What MoE Changes for Local Inference
The shift from dense to sparse models matters practically for anyone building on local inference. Frameworks like Ollama, llama.cpp, and LM Studio all support GGUF-quantized MoE models, though with varying degrees of optimization for the routing overhead. Sparse models have a slightly different performance profile than dense models: the router adds a small amount of computation per token, and cache locality suffers somewhat because different tokens activate different experts. On well-optimized implementations, this overhead is modest.
For llama.cpp specifically, MoE support has matured considerably. The key parameters to watch are --n-gpu-layers for offloading expert layers to GPU, and memory-mapped loading, which MoE models benefit from because the inactive experts do not need to be resident in fast memory during inference. A properly configured Qwen3 35B-A3B instance on a machine with 24GB VRAM and 64GB system RAM can keep hot experts on GPU and page cold ones from RAM with acceptable latency.
Quantization interacts with MoE in ways that are still being studied. Standard Q4_K_M quantization applied uniformly across all experts works, but some work suggests that quantizing the router at higher precision than the expert weights improves output quality, since router errors compound across layers. The Qwen3 team has published GGUF variants with varying quantization profiles; Q5_K_M tends to hit a reasonable accuracy-size tradeoff for the 35B-A3B variant.

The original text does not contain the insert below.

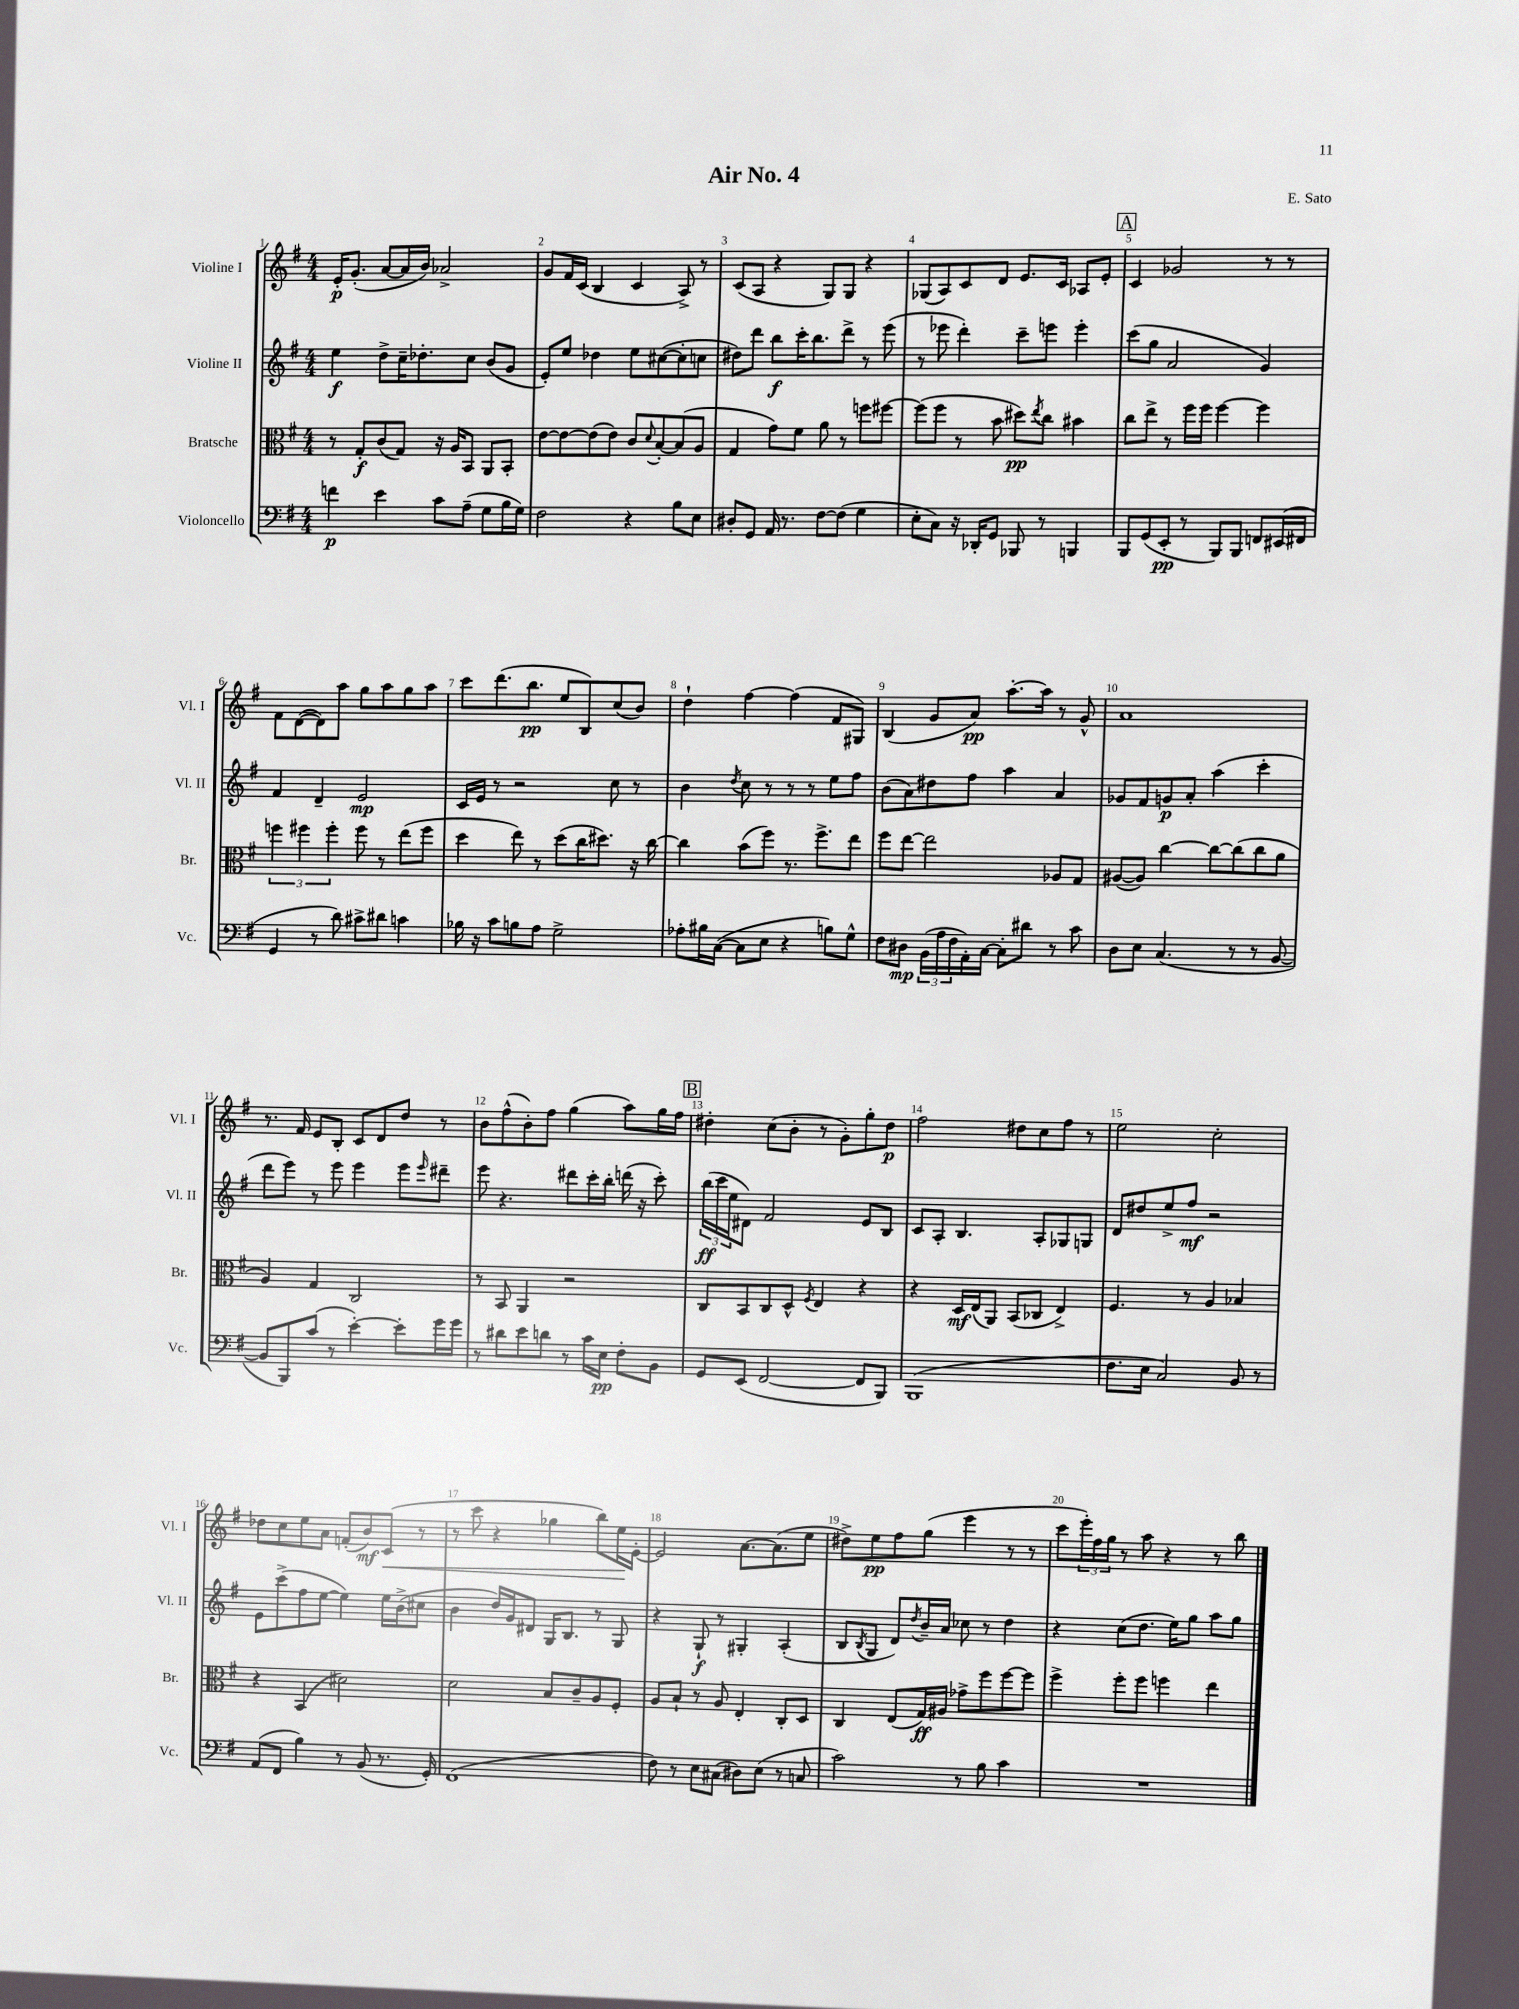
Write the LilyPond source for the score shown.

What This Means for How You Build
If you are building something that calls an API model for a task like structured output generation, SVG rendering, or other single-shot creative-but-constrained tasks, it is worth benchmarking against local alternatives before assuming the API is the right answer. The economics are different: API calls have per-token costs that compound at scale, while local inference has upfront hardware costs and operational overhead, but marginal cost per inference approaches zero.
The more interesting implication is for the definition of “frontier.” Frontier used to mean the best models from the largest labs, full stop. It is becoming something more like “the best models for tasks that require broad generalization or very long context.” For tasks with a narrower profile, a well-chosen local model running on commodity hardware is increasingly competitive. The pelican result is one data point, but it fits a pattern that has been developing across a range of benchmarks and informal tests.
Qwen3’s trajectory in particular is worth watching. The Qwen team at Alibaba has been releasing models at a pace and quality level that consistently surprises, and the 35B-A3B variant represents a real engineering achievement: a model that fits in a practical local inference budget while delivering results that hold up against frontier API offerings on specific tasks.
The gap between what runs on your laptop and what requires a data center is not gone, but it is getting specific enough to navigate. Knowing which tasks fall on which side of that line is becoming a genuinely useful engineering skill.